**Problem to work on**:
All entries below need to be written out exactly, but without their pictures.
══ Task input
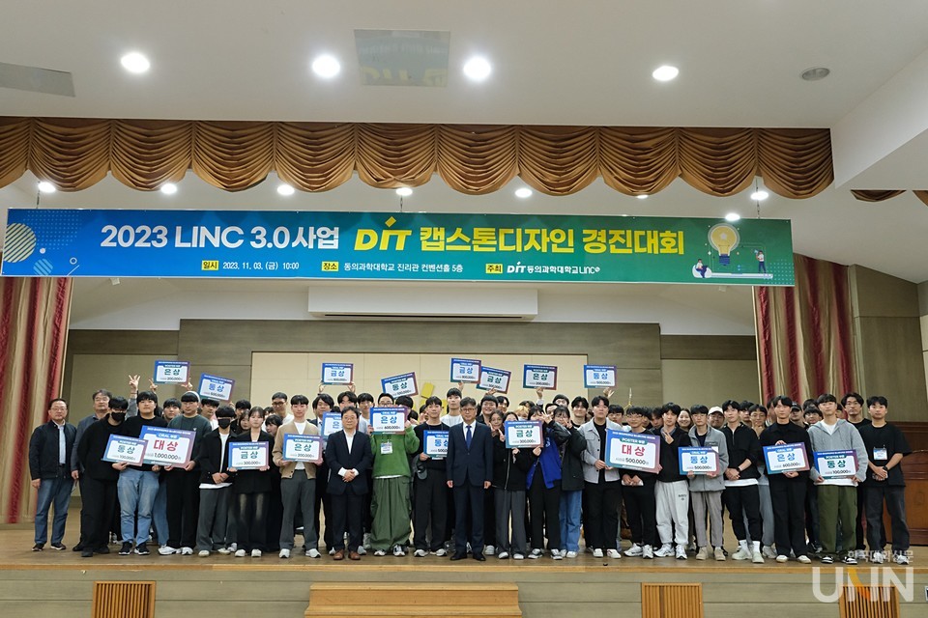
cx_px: 464
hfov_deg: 63.7
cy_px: 309
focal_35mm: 29
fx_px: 747
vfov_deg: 45.0
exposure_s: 1/13
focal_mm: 19.2
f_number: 10
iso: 3200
════
**Exercise solution**:
cx_px: 464
hfov_deg: 63.7
cy_px: 309
focal_35mm: 29
fx_px: 747
vfov_deg: 45.0
exposure_s: 1/13
focal_mm: 19.2
f_number: 10
iso: 3200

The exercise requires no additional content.